= Supplied passage =
=-=-=-=-=
DistillKac: Few-Step Image Generation via Damped Wave Equations¶

Conference: ICLR 2026 arXiv: 2509.21513 Code: None Area: Diffusion Models / Few-Step Generation / Novel PDE Framework Keywords: damped wave equation, Kac process, finite-speed flow, endpoint distillation, few-step generation

TL;DR¶

This paper replaces the Fokker-Planck equation with the damped wave equation (telegrapher's equation) and its stochastic Kac representation as the probabilistic flow foundation for generative models, enabling finite-speed propagation. An endpoint distillation method is proposed for few-step generation, achieving FID=4.14 in 4 steps and FID=5.66 in 1 step on CIFAR-10.

Background & Motivation¶

Background: Diffusion models are grounded in the Fokker-Planck equation (a parabolic PDE), whose reverse velocity field becomes stiff near the terminal time, as the diffusion process permits infinite propagation speed.

Limitations of Prior Work: The velocity norm of the reverse ODE can grow unboundedly as \(t \to T\), causing numerical instability near the endpoint and requiring a large number of steps to guarantee accuracy. During distillation, student models tend to deviate from teacher trajectories under large step sizes.
=-=-=-=-=
= Work to be completed =
From the DistillKac summary, extract the passage from "DistillKac: Few-Step Image" up to and including "step on CIFAR-10.", copying it word for word. You won't need the material that comes next.

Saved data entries
=-=-=-=-=
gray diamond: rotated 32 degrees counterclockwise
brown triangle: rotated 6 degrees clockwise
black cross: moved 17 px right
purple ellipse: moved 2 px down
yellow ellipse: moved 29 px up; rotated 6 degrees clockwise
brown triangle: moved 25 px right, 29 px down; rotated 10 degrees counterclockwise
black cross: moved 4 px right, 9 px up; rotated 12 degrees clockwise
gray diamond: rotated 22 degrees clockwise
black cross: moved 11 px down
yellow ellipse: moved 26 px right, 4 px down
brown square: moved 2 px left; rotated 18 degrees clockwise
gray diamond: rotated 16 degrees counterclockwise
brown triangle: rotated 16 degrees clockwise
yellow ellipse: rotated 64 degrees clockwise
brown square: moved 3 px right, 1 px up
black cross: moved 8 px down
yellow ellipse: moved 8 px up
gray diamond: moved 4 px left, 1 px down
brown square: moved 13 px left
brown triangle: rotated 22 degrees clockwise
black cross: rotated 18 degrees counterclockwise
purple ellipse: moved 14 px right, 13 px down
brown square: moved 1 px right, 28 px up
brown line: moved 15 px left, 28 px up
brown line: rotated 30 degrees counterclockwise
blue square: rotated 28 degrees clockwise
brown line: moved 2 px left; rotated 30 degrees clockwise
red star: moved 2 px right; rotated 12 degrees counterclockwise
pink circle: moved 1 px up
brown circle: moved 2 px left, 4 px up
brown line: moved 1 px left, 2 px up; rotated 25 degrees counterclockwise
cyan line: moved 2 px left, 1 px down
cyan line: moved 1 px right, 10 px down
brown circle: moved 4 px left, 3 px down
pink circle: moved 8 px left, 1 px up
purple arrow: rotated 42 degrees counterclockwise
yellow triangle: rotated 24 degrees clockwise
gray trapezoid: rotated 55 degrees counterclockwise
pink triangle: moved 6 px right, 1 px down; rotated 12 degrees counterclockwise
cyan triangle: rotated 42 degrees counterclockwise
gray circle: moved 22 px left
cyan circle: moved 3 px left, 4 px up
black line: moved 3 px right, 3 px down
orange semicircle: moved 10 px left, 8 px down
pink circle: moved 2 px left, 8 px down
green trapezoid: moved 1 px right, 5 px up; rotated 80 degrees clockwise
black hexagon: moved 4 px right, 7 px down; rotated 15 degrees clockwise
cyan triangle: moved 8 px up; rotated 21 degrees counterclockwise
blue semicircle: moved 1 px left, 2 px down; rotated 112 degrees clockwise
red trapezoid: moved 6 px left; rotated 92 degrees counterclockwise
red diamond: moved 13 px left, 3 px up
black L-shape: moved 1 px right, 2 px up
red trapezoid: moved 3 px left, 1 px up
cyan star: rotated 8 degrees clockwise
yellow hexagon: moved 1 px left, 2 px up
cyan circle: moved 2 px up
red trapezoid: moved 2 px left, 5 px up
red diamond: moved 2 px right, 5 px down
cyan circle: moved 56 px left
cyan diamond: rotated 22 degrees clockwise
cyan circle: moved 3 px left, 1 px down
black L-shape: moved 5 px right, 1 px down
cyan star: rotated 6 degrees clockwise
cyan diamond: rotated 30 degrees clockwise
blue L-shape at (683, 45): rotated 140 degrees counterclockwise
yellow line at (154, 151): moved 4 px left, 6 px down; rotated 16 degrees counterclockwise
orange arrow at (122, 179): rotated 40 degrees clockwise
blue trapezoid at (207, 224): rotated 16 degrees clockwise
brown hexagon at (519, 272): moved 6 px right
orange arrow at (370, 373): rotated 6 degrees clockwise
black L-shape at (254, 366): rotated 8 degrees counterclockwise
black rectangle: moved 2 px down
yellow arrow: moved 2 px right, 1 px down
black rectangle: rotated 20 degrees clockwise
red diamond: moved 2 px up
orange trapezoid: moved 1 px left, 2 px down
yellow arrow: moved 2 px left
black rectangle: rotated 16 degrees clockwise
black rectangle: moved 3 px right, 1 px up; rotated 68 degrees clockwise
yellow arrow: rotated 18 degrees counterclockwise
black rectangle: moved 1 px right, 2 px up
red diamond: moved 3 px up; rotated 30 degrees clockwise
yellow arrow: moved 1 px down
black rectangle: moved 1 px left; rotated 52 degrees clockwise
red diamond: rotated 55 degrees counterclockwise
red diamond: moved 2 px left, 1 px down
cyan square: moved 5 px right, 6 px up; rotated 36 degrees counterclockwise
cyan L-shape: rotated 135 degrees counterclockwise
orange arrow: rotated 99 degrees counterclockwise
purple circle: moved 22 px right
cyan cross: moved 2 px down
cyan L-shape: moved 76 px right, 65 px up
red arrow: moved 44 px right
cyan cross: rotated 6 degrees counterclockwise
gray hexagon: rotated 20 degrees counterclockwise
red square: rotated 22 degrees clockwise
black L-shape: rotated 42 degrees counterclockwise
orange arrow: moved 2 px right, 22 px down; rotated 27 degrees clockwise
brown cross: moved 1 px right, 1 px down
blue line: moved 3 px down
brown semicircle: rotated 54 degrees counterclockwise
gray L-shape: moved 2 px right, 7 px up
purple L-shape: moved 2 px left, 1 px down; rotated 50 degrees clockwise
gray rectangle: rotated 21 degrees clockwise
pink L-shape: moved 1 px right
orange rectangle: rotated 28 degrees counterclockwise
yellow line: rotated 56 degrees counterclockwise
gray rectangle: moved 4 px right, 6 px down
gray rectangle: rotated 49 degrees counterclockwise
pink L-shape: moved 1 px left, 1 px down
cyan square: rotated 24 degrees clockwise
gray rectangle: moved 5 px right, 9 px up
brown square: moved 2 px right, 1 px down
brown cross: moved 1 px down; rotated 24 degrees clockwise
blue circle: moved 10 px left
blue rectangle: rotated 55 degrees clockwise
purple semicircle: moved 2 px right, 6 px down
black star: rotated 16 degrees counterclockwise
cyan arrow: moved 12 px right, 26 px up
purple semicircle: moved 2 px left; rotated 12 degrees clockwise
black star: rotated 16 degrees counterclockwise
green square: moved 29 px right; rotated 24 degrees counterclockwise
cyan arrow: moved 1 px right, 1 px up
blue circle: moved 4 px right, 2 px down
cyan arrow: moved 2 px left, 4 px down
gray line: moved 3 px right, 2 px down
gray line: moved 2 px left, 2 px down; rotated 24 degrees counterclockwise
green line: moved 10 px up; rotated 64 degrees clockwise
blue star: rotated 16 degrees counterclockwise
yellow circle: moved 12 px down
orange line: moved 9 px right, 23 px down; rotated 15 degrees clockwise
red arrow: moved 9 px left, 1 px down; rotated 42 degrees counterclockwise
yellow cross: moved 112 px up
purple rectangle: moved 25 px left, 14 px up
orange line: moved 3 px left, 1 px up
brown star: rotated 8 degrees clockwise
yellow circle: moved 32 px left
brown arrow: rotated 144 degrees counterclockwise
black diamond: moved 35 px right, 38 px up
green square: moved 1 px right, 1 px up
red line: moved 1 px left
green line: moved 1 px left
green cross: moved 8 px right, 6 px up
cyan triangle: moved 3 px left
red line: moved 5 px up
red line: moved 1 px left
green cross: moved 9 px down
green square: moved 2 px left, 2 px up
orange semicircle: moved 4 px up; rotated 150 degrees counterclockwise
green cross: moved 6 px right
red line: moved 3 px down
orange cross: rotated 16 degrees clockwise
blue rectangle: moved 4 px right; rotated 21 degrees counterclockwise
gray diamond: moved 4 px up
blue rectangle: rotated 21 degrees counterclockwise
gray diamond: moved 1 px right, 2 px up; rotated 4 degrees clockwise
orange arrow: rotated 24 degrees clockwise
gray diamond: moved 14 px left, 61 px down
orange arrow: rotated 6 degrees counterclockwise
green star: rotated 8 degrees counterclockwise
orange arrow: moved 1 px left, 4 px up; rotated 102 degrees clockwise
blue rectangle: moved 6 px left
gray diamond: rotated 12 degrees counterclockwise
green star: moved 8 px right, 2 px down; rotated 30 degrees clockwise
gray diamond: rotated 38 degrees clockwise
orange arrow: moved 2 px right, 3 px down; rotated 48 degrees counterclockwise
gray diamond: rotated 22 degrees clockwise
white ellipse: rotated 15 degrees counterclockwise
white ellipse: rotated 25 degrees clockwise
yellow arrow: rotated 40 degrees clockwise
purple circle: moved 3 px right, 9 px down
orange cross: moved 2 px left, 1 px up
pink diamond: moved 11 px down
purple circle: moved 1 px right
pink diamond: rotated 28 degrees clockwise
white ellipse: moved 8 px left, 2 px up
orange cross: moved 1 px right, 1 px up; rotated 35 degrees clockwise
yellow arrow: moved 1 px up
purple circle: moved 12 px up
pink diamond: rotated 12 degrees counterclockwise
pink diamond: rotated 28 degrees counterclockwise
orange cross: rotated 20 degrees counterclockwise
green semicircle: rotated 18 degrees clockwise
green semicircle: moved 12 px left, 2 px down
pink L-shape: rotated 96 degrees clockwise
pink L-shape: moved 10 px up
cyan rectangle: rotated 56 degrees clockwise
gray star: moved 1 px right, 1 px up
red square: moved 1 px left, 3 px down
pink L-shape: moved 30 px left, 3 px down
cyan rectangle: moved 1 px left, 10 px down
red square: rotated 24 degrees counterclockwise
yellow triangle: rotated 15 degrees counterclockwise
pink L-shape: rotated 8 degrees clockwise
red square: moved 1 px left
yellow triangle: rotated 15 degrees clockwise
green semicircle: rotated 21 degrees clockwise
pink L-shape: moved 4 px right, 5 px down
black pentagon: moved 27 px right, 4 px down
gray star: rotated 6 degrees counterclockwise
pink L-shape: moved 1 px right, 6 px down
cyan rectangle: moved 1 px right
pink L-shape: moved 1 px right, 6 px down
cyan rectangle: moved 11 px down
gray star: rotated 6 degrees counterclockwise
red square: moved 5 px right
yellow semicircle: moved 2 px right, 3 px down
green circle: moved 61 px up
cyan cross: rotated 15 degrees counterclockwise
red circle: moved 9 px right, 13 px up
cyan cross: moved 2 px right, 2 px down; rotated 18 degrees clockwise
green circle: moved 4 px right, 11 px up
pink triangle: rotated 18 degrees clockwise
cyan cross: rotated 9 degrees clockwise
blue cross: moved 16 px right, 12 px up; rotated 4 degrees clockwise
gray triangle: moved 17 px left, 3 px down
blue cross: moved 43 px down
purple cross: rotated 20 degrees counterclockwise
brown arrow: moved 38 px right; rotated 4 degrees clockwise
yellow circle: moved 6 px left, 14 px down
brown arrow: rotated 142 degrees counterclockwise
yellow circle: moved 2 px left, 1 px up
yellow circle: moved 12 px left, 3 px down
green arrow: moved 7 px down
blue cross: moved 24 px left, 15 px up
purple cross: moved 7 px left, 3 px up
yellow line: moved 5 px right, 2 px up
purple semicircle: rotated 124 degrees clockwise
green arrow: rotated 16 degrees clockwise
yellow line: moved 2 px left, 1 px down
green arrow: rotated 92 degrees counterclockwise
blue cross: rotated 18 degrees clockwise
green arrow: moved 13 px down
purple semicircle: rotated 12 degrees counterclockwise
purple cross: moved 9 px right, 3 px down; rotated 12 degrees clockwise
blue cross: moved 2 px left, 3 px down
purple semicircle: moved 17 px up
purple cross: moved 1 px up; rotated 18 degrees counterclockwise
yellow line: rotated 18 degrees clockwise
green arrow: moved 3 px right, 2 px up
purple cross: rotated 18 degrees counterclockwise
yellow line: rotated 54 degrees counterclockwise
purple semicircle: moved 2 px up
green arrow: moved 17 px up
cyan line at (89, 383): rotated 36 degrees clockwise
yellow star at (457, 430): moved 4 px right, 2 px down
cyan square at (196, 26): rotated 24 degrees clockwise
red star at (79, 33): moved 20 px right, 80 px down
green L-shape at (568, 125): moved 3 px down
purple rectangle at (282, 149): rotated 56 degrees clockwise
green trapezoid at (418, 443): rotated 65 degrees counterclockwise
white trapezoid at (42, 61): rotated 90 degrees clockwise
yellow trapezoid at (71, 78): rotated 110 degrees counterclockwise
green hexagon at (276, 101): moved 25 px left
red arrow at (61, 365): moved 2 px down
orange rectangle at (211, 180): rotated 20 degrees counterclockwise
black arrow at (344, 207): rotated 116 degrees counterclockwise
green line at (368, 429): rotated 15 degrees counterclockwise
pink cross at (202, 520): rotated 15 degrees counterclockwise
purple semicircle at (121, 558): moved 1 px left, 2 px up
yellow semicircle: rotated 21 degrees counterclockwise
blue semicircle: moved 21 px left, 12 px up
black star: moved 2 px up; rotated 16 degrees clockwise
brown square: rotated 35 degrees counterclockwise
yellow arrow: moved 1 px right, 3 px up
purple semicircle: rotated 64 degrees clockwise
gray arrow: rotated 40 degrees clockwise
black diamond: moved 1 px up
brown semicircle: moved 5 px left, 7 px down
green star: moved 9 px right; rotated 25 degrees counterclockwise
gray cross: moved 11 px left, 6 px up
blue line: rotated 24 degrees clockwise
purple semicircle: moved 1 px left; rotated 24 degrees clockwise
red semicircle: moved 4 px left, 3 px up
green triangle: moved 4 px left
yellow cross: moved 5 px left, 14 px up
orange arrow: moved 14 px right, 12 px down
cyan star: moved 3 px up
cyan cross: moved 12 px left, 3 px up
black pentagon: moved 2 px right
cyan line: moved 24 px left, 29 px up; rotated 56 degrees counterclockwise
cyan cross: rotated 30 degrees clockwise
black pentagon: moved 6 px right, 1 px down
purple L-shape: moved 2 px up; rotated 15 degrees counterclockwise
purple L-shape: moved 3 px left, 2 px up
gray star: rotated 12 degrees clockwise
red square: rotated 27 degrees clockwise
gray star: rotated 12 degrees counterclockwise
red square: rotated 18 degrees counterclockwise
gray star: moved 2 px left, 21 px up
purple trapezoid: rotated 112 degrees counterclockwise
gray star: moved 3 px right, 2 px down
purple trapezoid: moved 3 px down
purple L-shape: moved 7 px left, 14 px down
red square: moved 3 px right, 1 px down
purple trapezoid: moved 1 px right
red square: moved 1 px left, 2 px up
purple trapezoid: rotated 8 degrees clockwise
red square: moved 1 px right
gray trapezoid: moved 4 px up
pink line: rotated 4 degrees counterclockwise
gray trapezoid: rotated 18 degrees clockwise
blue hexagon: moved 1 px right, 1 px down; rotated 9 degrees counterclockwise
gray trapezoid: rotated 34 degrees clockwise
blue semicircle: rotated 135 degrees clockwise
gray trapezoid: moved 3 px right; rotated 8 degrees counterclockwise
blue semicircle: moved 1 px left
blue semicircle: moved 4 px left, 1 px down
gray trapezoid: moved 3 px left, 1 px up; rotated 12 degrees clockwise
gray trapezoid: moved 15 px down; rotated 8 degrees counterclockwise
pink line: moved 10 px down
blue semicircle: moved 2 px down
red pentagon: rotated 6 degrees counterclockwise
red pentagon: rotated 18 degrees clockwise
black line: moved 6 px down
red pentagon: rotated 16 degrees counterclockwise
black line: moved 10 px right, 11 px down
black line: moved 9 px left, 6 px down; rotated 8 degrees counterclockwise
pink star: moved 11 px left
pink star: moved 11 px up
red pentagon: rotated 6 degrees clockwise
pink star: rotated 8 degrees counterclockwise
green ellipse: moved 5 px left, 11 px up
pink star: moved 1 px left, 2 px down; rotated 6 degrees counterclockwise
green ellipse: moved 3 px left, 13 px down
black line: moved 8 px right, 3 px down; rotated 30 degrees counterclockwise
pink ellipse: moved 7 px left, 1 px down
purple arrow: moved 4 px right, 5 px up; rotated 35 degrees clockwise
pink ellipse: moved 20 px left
=-=-=-=-=
= Response to the task =
DistillKac: Few-Step Image Generation via Damped Wave Equations¶

Conference: ICLR 2026 arXiv: 2509.21513 Code: None Area: Diffusion Models / Few-Step Generation / Novel PDE Framework Keywords: damped wave equation, Kac process, finite-speed flow, endpoint distillation, few-step generation

TL;DR¶

This paper replaces the Fokker-Planck equation with the damped wave equation (telegrapher's equation) and its stochastic Kac representation as the probabilistic flow foundation for generative models, enabling finite-speed propagation. An endpoint distillation method is proposed for few-step generation, achieving FID=4.14 in 4 steps and FID=5.66 in 1 step on CIFAR-10.